Some of the earliest bridges in the world are thought to be four Mycenaean corbel arch structures that may be found close to the Greek villages of Mycenae and Arkadiko. At least two of them have been in use for at least 3,000 years.
All of the bridges share a common design and are from the same region of Greece during the Bronze Age, connecting Mycenae, Tiryns, Tolo, and Epidaurus. The earliest arch bridges remaining in use, they were constructed between 1300 and 1190 BCE. (A bridge crossing an antiquated stream was only recently discovered to be the 4,000-year-old Bridge of Girsu in Iraq. The Mycenaean bridges were thought to be the world’s oldest bridges up until that point.
The highway and the bridges were a part of a broader military road network and were constructed using huge uneven limestone slabs. Additionally, those bridges were made to last. The Arkadiko Bridge and the Petrogephyri Bridge are still in use for local agricultural purposes.
Like the previous bridges, Arkadiko Bridge was constructed using Cyclopean masonry, which involves carefully fitting small stones, limestone boulders, and tile pieces without the use of cement. It is 18 feet in width, 72 feet in length, and 13 feet in height.
The historic bridge is still safe for pedestrian traffic, and occasionally locals use it. But it wasn’t the original intent. Archaeologists have determined that the bridge was made expressly for chariots based on its architectural design. Even the curbs that were supposed to direct the horse-drawn carriages are still present. Yes, even a modern chariot can still be supported by it.
One kilometre to the west of Arkadiko Bridge, Petrogephyri Bridge, the other historic bridge still in operation, spans the same creek. This structure resembles the latter in terms of size and style, but it has a wider span and a slightly taller vault.

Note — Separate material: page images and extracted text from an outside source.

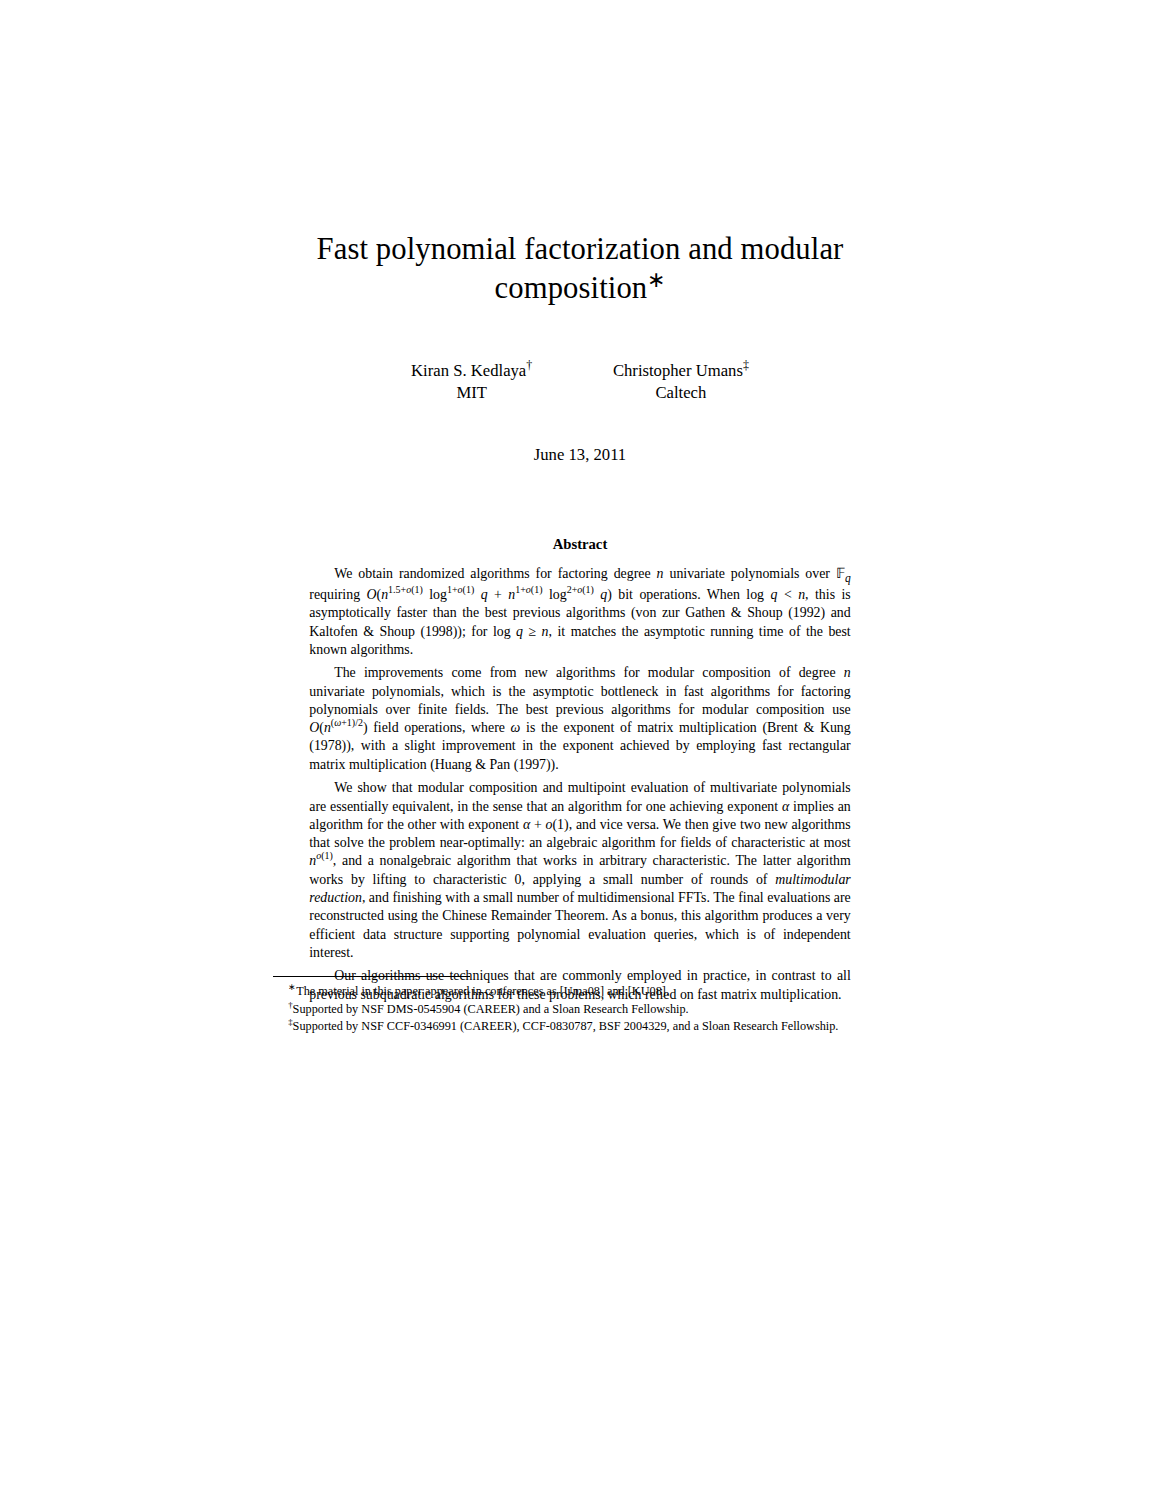Fast polynomial factorization and modular composition∗
| Kiran S. Kedlaya † MIT | Christopher Umans ‡ Caltech |
June 13, 2011
Abstract
We obtain randomized algorithms for factoring degree n univariate polynomials over 𝔽q requiring O(n1.5+o(1) log1+o(1) q + n1+o(1) log2+o(1) q) bit operations. When log q < n, this is asymptotically faster than the best previous algorithms (von zur Gathen & Shoup (1992) and Kaltofen & Shoup (1998)); for log q ≥ n, it matches the asymptotic running time of the best known algorithms.
The improvements come from new algorithms for modular composition of degree n univariate polynomials, which is the asymptotic bottleneck in fast algorithms for factoring polynomials over finite fields. The best previous algorithms for modular composition use O(n(ω+1)/2) field operations, where ω is the exponent of matrix multiplication (Brent & Kung (1978)), with a slight improvement in the exponent achieved by employing fast rectangular matrix multiplication (Huang & Pan (1997)).
We show that modular composition and multipoint evaluation of multivariate polynomials are essentially equivalent, in the sense that an algorithm for one achieving exponent α implies an algorithm for the other with exponent α + o(1), and vice versa. We then give two new algorithms that solve the problem near-optimally: an algebraic algorithm for fields of characteristic at most no(1), and a nonalgebraic algorithm that works in arbitrary characteristic. The latter algorithm works by lifting to characteristic 0, applying a small number of rounds of multimodular reduction, and finishing with a small number of multidimensional FFTs. The final evaluations are reconstructed using the Chinese Remainder Theorem. As a bonus, this algorithm produces a very efficient data structure supporting polynomial evaluation queries, which is of independent interest.
Our algorithms use techniques that are commonly employed in practice, in contrast to all previous subquadratic algorithms for these problems, which relied on fast matrix multiplication.
∗The material in this paper appeared in conferences as [Uma08] and [KU08].
†Supported by NSF DMS-0545904 (CAREER) and a Sloan Research Fellowship.
‡Supported by NSF CCF-0346991 (CAREER), CCF-0830787, BSF 2004329, and a Sloan Research Fellowship.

In the surrounding area, at Lykotroupi in northern Argolis, along another Mycenaean main road, there is a fifth, well-preserved Mycenaean bridge. With dimensions of 5.20 metres (17.1 feet) wide at the bottom, 2.40 metres (7 ft 10 inches) at the top, and a corbelled arch span of just over a metre, it is quite similar in size to Arkadiko Bridge. There are still curbs on that route for chariots to be guided by.
The history of mankind includes both the two still-standing bridges as well as their relics. Despite this, none of them have up until now been properly described or displayed. In terms of construction, one of the bridges is in danger, so archaeologists are encouraging the adoption of safety precautions.